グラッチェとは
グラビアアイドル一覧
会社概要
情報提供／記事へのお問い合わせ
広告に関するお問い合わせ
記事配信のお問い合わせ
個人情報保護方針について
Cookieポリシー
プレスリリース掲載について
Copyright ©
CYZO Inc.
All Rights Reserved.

....

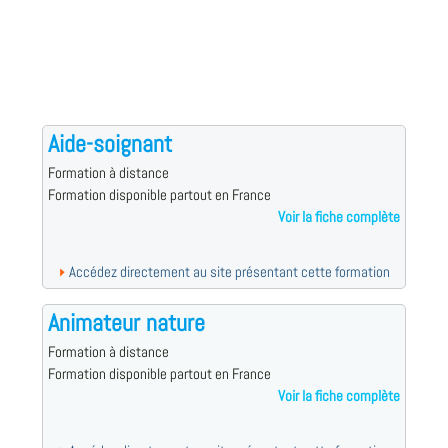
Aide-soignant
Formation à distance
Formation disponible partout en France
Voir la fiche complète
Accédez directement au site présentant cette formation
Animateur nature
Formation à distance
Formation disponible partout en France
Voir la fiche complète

....

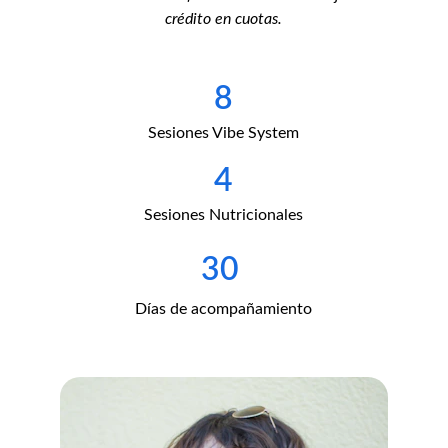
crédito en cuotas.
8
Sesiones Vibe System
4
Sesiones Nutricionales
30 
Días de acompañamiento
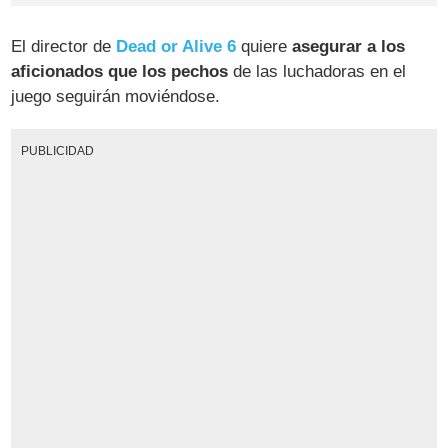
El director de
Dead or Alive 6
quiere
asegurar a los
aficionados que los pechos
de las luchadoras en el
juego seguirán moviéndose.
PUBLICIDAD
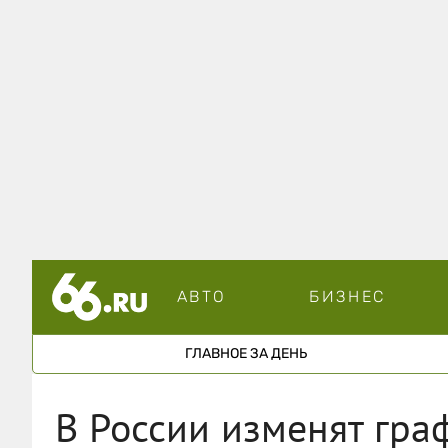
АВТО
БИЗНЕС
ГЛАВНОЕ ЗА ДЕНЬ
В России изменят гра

....

Copy out everything in the items from the line containing "El director de" down to the line containing "В России изменят гра", including both of those lines, and leave the pictures out.

TASK SOLUTION =
El director de
Dead or Alive 6
quiere
asegurar a los
aficionados que los pechos
de las luchadoras en el
juego seguirán moviéndose.
PUBLICIDAD
АВТО
БИЗНЕС
ГЛАВНОЕ ЗА ДЕНЬ
В России изменят гра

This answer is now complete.